Have you ever heard a van full of middle school girls quiet? There we spilled all of our juicy secrets that were too good to write in notes and we revealed our crushes, which changed faster than the Baskin Robbins flavor of the day.
And at the front of the van, my dad was our deejay playing MC Hammer and Paula Abdul cassette tapes at a negotiable volume, loud enough that my friends thought he was cool but soft enough that he could hear if the secret society of sixth-grade girls needed any fatherly advice.
VANESSA: The great thing about my dad is there’s pretty much no disguising his errors. Which is why we laugh a lot. “We, ” meaning my mom and I.
Take our weekend trip to the mountains. Heading up to the hills bright and early one winter day, we decided to swing past McDonald`s for some delicious McMuffins or whatever.
Dad pulls up to the ordering box thing and is like, “Hi. We want three McMuffins, a coffee and two Diet Cokes. Hello? Hello? Excuse me. Is anyone there? What’s the matter with you people? It`s your job to take orders, idiots.”
I was lying in the back and decided it was time to step in and calm the old man down. But as I looked out the window at the object of my dad’s ire, I noticed something peculiar. Right. It was a trash can. He had stopped one tan box too early and was cursing out the paper cups and straws that had been innocently discarded.
When we got to the right speaker, my dad tried make himself look less erroneous by continuing his rant with the woman.
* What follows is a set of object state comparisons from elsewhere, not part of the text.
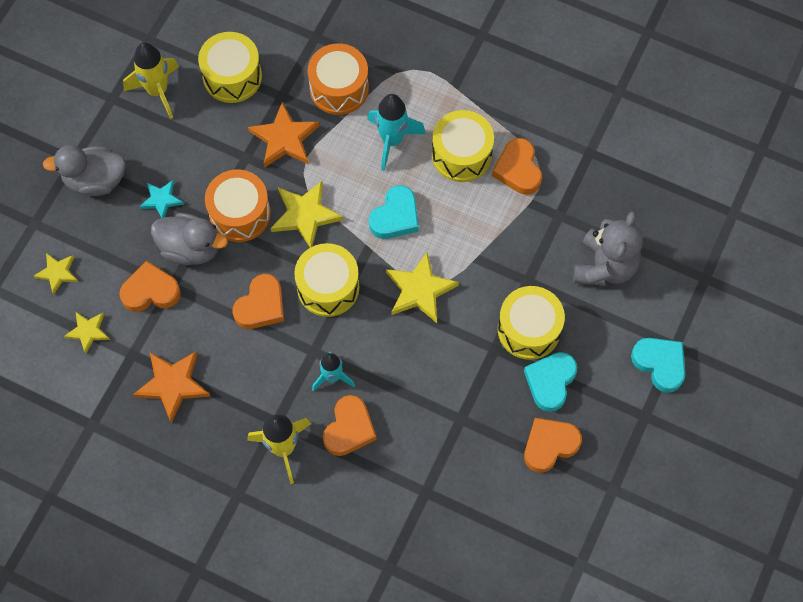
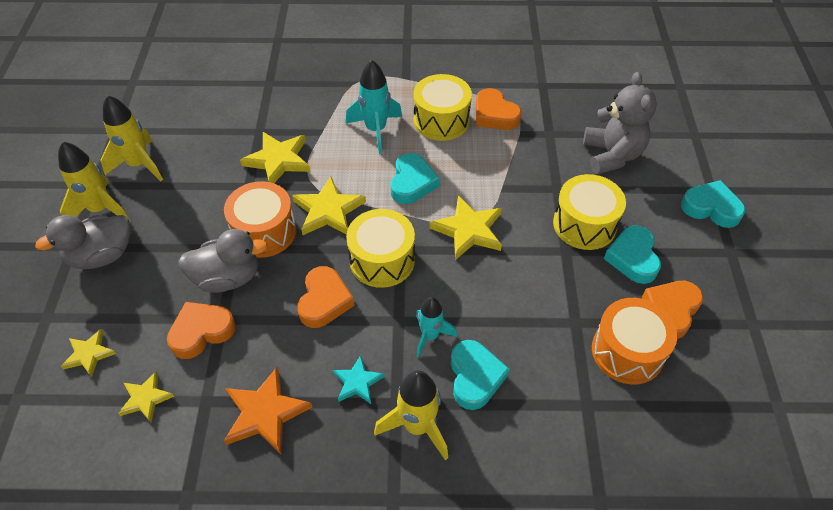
camera: 25 degrees left, 15 degrees down
(109, 129) = (100, 209): none -> yellow rocket
(161, 200) = (179, 248): turquoise star -> turquoise star (357, 382)
(232, 76) = (207, 132): yellow drum -> none
(284, 138) = (278, 160): orange star -> yellow star
(339, 88) = (308, 110): orange drum -> orange drum (627, 351)
(349, 429) = (475, 377): orange heart -> turquoise heart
But she was sweet as could be, and gave us the egg sandwiches pronto.
Escapades like that are almost daily for the dude in the socks and sandals who adds, “things of that nature” to the end of every sentence. “What’s for dinner? What time are we eating? Things of that nature.”
But that’s why he’s perfect. For me. I love to laugh.
AIMEE: Indeed, dads are funny creatures. But intentionally or not, it’s their quirks – the nasty sweatshirt, the McTrashcan, the mini-van – that made all the difference. Those are the experiences that shaped us into who we are today.